LLC members

Resolving a major issue

From The Tax Adviser:

LLC Members and Self-employment Tax

L imited liability companies (LLCs) are proving to be a very popular form of doing business in the many states that now allow their creation (48 states and the District of Columbia, at last count). However, since such entities are still relatively new, many questions and issues relating to their taxation (and the taxation of their members) have yet to be resolved.

One critical issue is the self-employment tax-that is, whether an LLC member will be subject to this tax on his or her share of the LLC's trade or business income.

The Internal Revenue Service held that LLCs may be treated as partnerships for federal tax purposes (depending on the specific provisions in the LLC's operating agreement and the applicable state law); as such, LLC members are in effect limited partners. At the same time, self-employment income normally includes a partner's distributive share of income and loss from any trade or business carried on by the partnership-with an exception for limited partners' shares of partnership income (not including guaranteed payments). Although, under this rule, LLC members would not be subject to self-employment tax on their shares of the LLC's income, such a conclusion had never been specifically stated.
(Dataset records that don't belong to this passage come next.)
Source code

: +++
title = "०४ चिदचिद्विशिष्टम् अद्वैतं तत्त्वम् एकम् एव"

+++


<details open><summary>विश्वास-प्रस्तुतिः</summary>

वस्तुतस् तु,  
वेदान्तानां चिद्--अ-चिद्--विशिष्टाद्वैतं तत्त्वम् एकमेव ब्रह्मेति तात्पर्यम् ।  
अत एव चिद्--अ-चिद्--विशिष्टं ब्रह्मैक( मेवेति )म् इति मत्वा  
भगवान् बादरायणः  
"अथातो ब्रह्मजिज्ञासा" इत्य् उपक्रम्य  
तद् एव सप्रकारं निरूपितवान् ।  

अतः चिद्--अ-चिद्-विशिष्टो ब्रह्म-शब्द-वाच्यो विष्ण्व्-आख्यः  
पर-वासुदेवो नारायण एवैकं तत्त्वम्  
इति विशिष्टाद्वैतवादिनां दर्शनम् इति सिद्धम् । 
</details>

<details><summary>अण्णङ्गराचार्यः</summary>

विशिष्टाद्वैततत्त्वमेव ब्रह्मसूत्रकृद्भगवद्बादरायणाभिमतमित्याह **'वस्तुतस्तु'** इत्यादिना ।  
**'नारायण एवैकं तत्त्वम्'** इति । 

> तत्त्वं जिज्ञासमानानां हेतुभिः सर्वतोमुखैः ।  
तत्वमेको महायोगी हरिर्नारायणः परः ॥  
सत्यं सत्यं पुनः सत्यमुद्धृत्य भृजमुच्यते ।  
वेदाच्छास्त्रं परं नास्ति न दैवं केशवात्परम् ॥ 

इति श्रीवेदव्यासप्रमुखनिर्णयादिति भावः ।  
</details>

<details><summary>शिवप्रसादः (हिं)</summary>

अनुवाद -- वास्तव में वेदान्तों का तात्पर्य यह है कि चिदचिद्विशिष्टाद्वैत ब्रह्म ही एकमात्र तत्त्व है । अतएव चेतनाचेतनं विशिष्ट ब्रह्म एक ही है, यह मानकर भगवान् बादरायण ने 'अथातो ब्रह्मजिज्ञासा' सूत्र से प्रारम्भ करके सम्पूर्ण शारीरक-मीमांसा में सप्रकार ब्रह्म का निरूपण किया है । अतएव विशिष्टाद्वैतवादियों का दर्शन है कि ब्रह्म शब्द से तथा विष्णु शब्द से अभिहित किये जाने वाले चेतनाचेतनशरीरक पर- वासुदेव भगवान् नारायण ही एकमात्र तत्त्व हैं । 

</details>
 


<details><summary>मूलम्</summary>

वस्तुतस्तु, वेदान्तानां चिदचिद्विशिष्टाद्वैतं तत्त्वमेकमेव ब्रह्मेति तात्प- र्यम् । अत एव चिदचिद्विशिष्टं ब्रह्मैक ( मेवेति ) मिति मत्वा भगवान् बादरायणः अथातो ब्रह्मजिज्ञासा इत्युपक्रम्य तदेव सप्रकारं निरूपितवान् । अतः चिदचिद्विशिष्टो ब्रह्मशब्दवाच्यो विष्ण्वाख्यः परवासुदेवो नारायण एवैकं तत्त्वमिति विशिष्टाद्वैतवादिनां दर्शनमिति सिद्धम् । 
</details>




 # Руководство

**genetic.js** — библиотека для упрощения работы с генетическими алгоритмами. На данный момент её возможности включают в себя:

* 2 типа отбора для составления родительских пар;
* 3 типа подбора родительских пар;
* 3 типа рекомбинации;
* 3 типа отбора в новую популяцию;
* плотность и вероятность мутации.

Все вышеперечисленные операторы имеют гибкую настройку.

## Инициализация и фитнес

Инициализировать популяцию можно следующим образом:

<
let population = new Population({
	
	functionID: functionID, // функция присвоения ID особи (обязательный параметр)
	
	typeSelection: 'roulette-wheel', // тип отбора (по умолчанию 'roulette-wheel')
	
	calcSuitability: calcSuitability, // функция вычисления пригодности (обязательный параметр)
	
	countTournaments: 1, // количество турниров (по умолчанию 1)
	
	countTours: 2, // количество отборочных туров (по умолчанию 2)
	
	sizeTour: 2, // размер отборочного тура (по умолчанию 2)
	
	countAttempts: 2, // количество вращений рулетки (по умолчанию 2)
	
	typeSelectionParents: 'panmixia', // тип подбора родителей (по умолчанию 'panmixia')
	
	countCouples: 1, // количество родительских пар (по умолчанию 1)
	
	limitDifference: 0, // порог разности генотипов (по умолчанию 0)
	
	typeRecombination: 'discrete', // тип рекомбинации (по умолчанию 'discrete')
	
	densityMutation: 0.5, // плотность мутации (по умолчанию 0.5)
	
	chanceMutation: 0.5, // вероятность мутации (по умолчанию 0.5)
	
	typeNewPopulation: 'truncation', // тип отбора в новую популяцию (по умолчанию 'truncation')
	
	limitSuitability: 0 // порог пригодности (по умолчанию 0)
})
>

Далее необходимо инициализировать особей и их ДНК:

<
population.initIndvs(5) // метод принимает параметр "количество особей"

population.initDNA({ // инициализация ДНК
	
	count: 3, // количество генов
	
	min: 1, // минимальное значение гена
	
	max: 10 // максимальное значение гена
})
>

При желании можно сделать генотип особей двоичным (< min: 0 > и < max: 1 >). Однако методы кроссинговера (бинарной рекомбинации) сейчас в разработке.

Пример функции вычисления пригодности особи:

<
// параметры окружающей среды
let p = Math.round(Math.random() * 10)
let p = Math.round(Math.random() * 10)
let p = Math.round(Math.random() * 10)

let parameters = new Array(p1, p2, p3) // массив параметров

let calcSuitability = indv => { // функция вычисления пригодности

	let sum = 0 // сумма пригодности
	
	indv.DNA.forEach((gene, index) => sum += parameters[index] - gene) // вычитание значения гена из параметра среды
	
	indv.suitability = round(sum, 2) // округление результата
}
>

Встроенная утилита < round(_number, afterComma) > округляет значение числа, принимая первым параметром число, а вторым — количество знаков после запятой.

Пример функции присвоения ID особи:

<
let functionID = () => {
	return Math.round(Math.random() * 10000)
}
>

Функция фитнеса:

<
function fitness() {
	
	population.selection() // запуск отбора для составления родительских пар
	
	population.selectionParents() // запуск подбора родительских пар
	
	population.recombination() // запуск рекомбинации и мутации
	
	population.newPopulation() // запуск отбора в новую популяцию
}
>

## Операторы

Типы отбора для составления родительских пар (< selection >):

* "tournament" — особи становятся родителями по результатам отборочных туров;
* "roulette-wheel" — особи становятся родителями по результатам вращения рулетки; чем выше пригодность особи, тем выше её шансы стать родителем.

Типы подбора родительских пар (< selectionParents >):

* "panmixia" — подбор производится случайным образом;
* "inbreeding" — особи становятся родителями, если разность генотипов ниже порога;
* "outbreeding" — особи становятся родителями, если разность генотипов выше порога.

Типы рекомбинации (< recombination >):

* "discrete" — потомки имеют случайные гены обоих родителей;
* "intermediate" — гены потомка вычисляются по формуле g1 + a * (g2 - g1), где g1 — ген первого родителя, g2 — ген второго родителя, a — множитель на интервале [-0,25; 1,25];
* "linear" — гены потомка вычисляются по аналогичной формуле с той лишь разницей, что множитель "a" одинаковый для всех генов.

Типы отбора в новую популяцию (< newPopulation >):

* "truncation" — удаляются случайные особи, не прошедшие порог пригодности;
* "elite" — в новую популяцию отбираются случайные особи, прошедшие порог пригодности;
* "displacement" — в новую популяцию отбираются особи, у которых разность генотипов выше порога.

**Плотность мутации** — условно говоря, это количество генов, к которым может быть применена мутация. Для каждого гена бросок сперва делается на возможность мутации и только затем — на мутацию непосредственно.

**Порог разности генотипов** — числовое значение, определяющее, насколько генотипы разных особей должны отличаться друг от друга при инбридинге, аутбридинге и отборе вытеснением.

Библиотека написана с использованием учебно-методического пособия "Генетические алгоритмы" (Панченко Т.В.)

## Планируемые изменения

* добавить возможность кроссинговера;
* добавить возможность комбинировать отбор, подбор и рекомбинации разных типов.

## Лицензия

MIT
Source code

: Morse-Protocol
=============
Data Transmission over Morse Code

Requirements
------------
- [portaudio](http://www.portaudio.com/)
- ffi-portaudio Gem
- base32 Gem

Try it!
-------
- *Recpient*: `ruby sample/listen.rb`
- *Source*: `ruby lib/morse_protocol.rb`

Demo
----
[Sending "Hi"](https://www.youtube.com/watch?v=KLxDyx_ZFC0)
1994 proposed regulations . To resolve this issue, in 1994 the IRS proposed regulations providing a two-part test to determine an LLC member's status either as a limited or general partner for self-employment tax purposes. An LLC member could be treated as a limited partner (and therefore not subject to self-employment tax on the LLC's income) if (1) the member was not a manager and (2) the LLC could have been formed as a limited partnership in the same jurisdiction and the member could have qualified as a limited partner in that limited partnership.

In effect, state limited partnership laws would have determined the federal tax status of the LLC members.
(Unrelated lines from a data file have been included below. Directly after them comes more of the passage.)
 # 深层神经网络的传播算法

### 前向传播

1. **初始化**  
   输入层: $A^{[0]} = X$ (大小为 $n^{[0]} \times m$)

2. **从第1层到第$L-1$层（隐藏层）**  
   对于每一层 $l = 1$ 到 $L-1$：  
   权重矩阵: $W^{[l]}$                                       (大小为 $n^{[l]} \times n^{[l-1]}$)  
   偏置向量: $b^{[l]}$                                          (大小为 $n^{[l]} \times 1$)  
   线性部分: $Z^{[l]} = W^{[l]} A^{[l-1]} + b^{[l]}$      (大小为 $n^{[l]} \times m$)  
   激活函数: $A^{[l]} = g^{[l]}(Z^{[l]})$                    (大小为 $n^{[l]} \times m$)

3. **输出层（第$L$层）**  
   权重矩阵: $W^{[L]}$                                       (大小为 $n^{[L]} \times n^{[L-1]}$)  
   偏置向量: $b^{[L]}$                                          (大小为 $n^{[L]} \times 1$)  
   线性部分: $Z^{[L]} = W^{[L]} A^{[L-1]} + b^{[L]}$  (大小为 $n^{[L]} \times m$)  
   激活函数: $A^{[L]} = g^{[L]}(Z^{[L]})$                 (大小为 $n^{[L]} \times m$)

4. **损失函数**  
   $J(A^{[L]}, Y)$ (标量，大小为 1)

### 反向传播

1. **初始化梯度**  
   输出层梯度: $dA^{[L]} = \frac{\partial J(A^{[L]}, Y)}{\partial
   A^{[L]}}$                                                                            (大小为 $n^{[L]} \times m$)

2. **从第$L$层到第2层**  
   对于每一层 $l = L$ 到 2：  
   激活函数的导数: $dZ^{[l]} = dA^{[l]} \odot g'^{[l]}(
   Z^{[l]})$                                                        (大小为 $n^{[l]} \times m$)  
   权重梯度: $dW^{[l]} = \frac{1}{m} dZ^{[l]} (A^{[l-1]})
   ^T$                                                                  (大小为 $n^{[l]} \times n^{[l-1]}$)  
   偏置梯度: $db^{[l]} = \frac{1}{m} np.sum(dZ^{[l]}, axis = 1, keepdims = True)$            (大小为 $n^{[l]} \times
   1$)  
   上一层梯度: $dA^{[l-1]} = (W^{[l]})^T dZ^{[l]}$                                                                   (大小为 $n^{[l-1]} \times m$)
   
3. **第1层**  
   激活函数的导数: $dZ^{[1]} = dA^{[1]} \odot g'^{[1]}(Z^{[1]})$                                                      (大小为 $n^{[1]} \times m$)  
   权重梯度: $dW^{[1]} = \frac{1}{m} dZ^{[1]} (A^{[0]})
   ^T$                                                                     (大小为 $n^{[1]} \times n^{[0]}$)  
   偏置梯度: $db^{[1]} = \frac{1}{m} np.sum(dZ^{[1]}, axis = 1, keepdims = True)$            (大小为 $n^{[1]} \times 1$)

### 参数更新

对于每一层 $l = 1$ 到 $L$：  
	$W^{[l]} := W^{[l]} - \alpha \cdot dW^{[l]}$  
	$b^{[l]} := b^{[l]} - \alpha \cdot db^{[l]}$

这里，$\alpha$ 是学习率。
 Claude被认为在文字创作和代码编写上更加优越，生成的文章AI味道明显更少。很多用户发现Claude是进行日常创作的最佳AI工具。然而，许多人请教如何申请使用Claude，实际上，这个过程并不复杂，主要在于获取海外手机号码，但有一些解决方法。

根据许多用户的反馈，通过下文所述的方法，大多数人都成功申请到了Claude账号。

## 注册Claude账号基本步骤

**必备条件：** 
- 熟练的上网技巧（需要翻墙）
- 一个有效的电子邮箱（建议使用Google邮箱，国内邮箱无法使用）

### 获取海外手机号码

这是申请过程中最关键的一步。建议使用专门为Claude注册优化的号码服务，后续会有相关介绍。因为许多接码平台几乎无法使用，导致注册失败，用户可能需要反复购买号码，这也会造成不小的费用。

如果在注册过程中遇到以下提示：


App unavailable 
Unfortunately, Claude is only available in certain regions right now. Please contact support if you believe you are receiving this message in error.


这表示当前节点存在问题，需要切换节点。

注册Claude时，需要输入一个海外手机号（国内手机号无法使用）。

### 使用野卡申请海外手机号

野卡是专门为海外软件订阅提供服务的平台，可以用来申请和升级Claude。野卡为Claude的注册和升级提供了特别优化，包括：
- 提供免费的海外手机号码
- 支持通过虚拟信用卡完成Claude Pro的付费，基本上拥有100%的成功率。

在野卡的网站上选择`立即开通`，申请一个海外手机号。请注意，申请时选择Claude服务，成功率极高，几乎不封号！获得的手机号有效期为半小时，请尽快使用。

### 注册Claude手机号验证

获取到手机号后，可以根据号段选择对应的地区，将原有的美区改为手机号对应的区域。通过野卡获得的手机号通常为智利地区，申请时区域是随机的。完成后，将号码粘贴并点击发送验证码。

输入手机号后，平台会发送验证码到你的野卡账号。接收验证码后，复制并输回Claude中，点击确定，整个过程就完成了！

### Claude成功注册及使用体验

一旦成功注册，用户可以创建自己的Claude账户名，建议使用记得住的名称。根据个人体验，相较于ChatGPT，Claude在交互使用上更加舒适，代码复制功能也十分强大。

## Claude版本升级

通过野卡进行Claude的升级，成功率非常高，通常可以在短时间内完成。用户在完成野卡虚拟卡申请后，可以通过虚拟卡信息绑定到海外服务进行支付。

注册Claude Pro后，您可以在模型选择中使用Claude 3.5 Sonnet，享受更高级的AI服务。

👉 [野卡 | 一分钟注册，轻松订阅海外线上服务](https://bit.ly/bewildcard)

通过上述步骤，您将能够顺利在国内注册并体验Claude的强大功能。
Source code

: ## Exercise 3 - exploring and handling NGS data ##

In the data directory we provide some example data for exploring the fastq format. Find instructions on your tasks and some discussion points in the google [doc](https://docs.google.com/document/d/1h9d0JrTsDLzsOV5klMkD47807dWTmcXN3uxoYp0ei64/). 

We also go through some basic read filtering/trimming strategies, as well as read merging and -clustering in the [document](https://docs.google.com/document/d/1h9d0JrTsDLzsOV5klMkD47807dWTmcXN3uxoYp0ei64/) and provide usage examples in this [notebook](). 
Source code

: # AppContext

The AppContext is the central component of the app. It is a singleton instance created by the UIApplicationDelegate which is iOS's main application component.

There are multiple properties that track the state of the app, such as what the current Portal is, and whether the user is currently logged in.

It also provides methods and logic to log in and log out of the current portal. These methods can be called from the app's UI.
New proposed regulations . While the 1994 proposals provided some degree of certainty for taxpayers, the reliance on state law caused differing treatment for LLC members whose situations were similar but whose LLCs were formed in different states. To provide more uniform treatment, the IRS recently amended the proposed regulations to remove state law characterization from the equation.

Under the new proposals, an individual generally would be treated as a limited partner unless he or she

  • Had personal liability for the partnership's debts (or claims) by reason of being a partner.
  • Had authority (under state law) to contract on behalf of the partnership.
  • Participated in the partnership's trade or business for more than 500 hours during the tax year.

One class of interest exception. If an LLC member fails the general test simply because he or she participates in the partnership's trade or business more than 500 hours during the entity's tax year, the member still may be considered a limited partner if (1) he or she has only one class of interest and (2) immediately after acquiring that interest

  • Other members, already limited partners under the general rule, own a substantial, continuing interest in that specific class of partnership interest.
  • The member in question has rights and obligations identical to those of the specific class of partnership interest held by those other limited partners.

Note: Although a "substantial interest" would be based on all the relevant facts and circumstances, ownership of 20% or more of a specific class of interest would be considered substantial.

Service partnership exception. If substantially all a partnership's activities involve performing services in the fields of health, law, engineering, architecture, accounting, actuarial science or consulting, any individual who provides services as part of that trade or business is not considered a limited partner.

For a more detailed discussion of this and other recent developments, see the Tax Clinic, edited by Terence Kelly, in the May 1997 issue of The Tax Adviser .

— Nicholas Fiore, editor
The Tax Adviser


The March 1997 From The Tax Adviser column, "Tax Legislation Affecting Individuals in 1996" (page 32), dealt with legislation that was enacted during 1996, not provisions effective in 1996.